● **TASK PROMPT**
Your answer must be only the lines below from the one containing "Wedding photography" through the one containing "automation amplifies your", copied exactly, with the pictures left out.

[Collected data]
::::::::
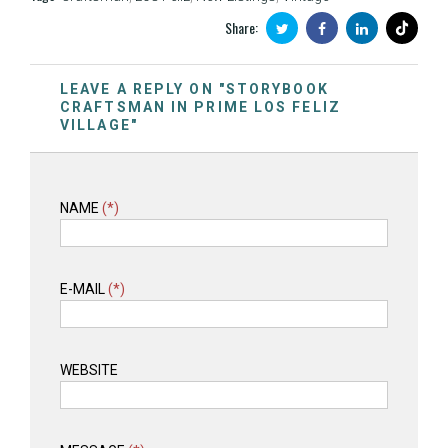
Share:
LEAVE A REPLY ON "STORYBOOK
CRAFTSMAN IN PRIME LOS FELIZ
VILLAGE"
NAME
(*)
E-MAIL
(*)
WEBSITE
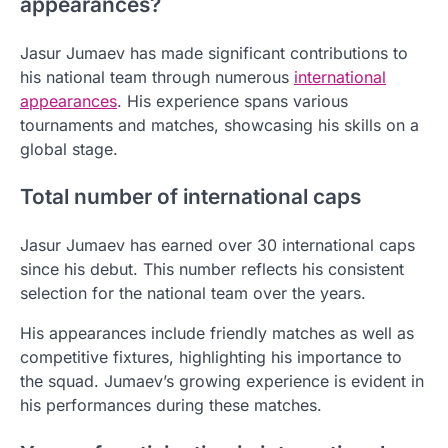
appearances?
Jasur Jumaev has made significant contributions to
his national team through numerous
international
appearances
. His experience spans various
tournaments and matches, showcasing his skills on a
global stage.
Total number of international caps
Jasur Jumaev has earned over 30 international caps
since his debut. This number reflects his consistent
selection for the national team over the years.
His appearances include friendly matches as well as
competitive fixtures, highlighting his importance to
the squad. Jumaev’s growing experience is evident in
his performances during these matches.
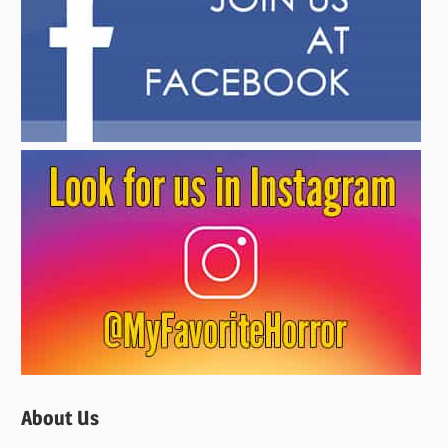
About Us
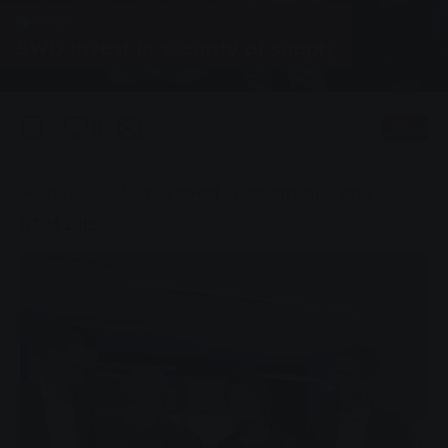
News
SWG invest in security of supply
0
Listen
You are here:
Home page
SWG invest in security of supply
07.03.2018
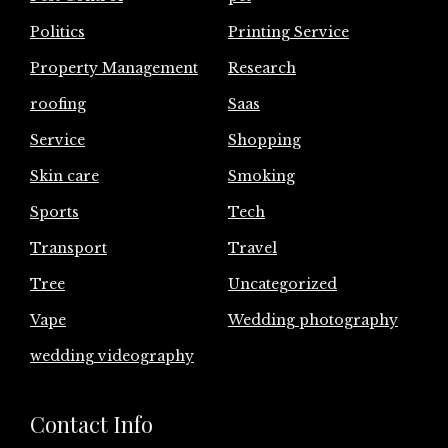
Politics
Printing Service
Property Management
Research
roofing
Saas
Service
Shopping
Skin care
Smoking
Sports
Tech
Transport
Travel
Tree
Uncategorized
Vape
Wedding photography
wedding videography
Contact Info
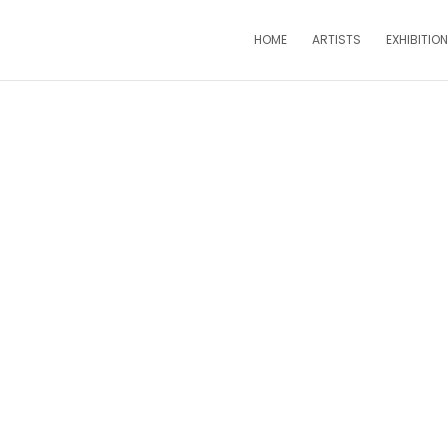
HOME
ARTISTS
EXHIBITIO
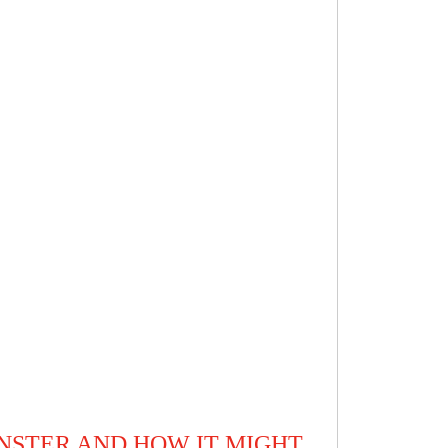
NSTER AND HOW IT MIGHT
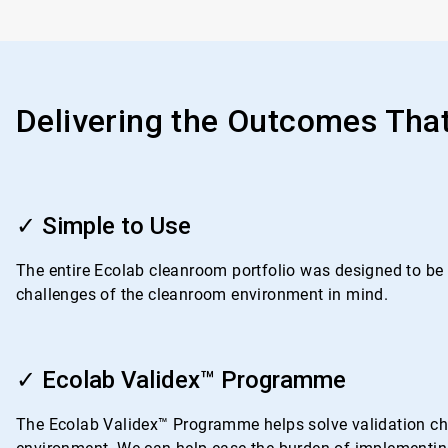
Delivering the Outcomes Tha
ArticleTile
1
✓ Simple to Use
of
4
The entire Ecolab cleanroom portfolio was designed to be i
challenges of the cleanroom environment in mind.
ArticleTile
2
✓ Ecolab Validex™ Programme
of
4
The Ecolab Validex™ Programme helps solve validation chal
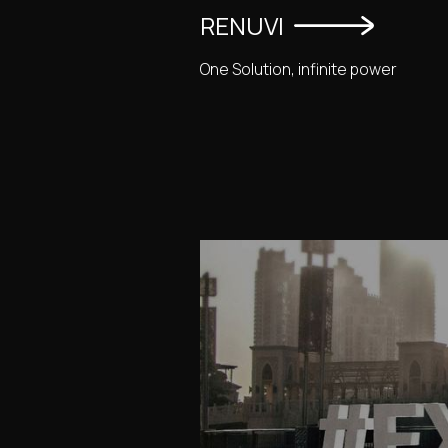
RENUVI
One Solution, infinite power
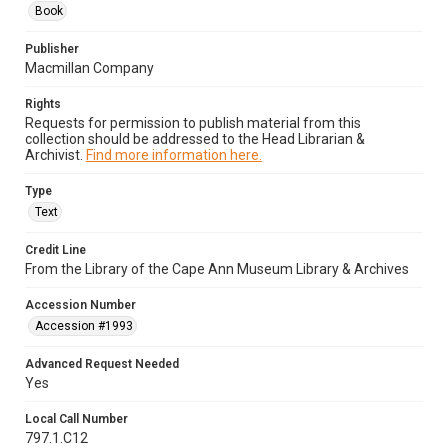
Book
Publisher
Macmillan Company
Rights
Requests for permission to publish material from this
collection should be addressed to the Head Librarian &
Archivist.
Find more information here.
Type
Text
Credit Line
From the Library of the Cape Ann Museum Library & Archives
Accession Number
Accession #1993
Advanced Request Needed
Yes
Local Call Number
797.1.C12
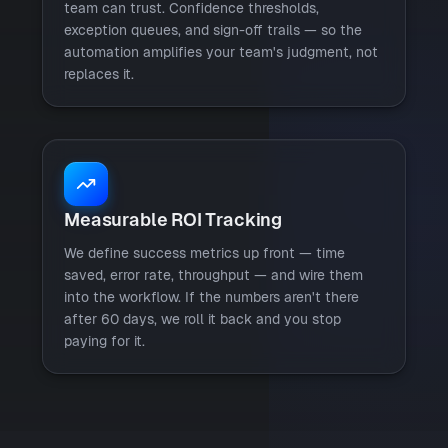
team can trust. Confidence thresholds,
exception queues, and sign-off trails — so the
automation amplifies your team's judgment, not
replaces it.
Measurable ROI Tracking
We define success metrics up front — time
saved, error rate, throughput — and wire them
into the workflow. If the numbers aren't there
after 60 days, we roll it back and you stop
paying for it.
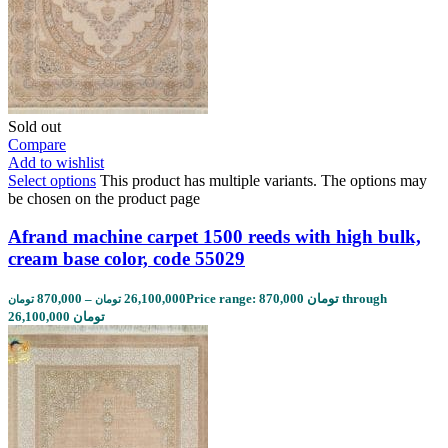
Sold out
Compare
Add to wishlist
Select options
This product has multiple variants. The options may
be chosen on the product page
Afrand machine carpet 1500 reeds with high bulk,
cream base color, code 55029
870,000
–
26,100,000
Price range: 870,000 تومان through
تومان
تومان
26,100,000 تومان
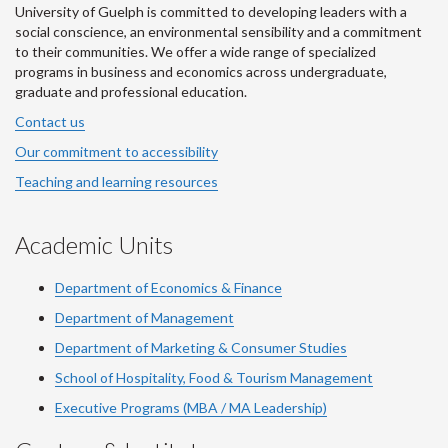
University of Guelph is committed to developing leaders with a
social conscience, an environmental sensibility and a commitment
to their communities. We offer a wide range of specialized
programs in business and economics across undergraduate,
graduate and professional education.
Contact us
Our commitment to accessibility
Teaching and learning resources
Academic Units
Department of Economics & Finance
Department of Management
Department of Marketing & Consumer Studies
School of Hospitality, Food & Tourism Management
Executive Programs (MBA / MA Leadership)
::::::::
● **SOLUTION TO THIS EXERCISE**
Wedding photography
wedding videography
Contact Info
HOME
ARTISTS
EXHIBITIO
NSTER AND HOW IT MIGHT
Delivering the Outcomes Tha
ArticleTile
1
✓ Simple to Use
of
4
The entire Ecolab cleanroom portfolio was designed to be i
challenges of the cleanroom environment in mind.
ArticleTile
2
✓ Ecolab Validex™ Programme
of
4
The Ecolab Validex™ Programme helps solve validation chal
RENUVI
One Solution, infinite power
Book
Publisher
Macmillan Company
Rights
Requests for permission to publish material from this
collection should be addressed to the Head Librarian &
Archivist.
Find more information here.
Type
Text
Credit Line
From the Library of the Cape Ann Museum Library & Archives
Accession Number
Accession #1993
Advanced Request Needed
Yes
Local Call Number
797.1.C12
team can trust. Confidence thresholds,
exception queues, and sign-off trails — so the
automation amplifies your team's judgment, not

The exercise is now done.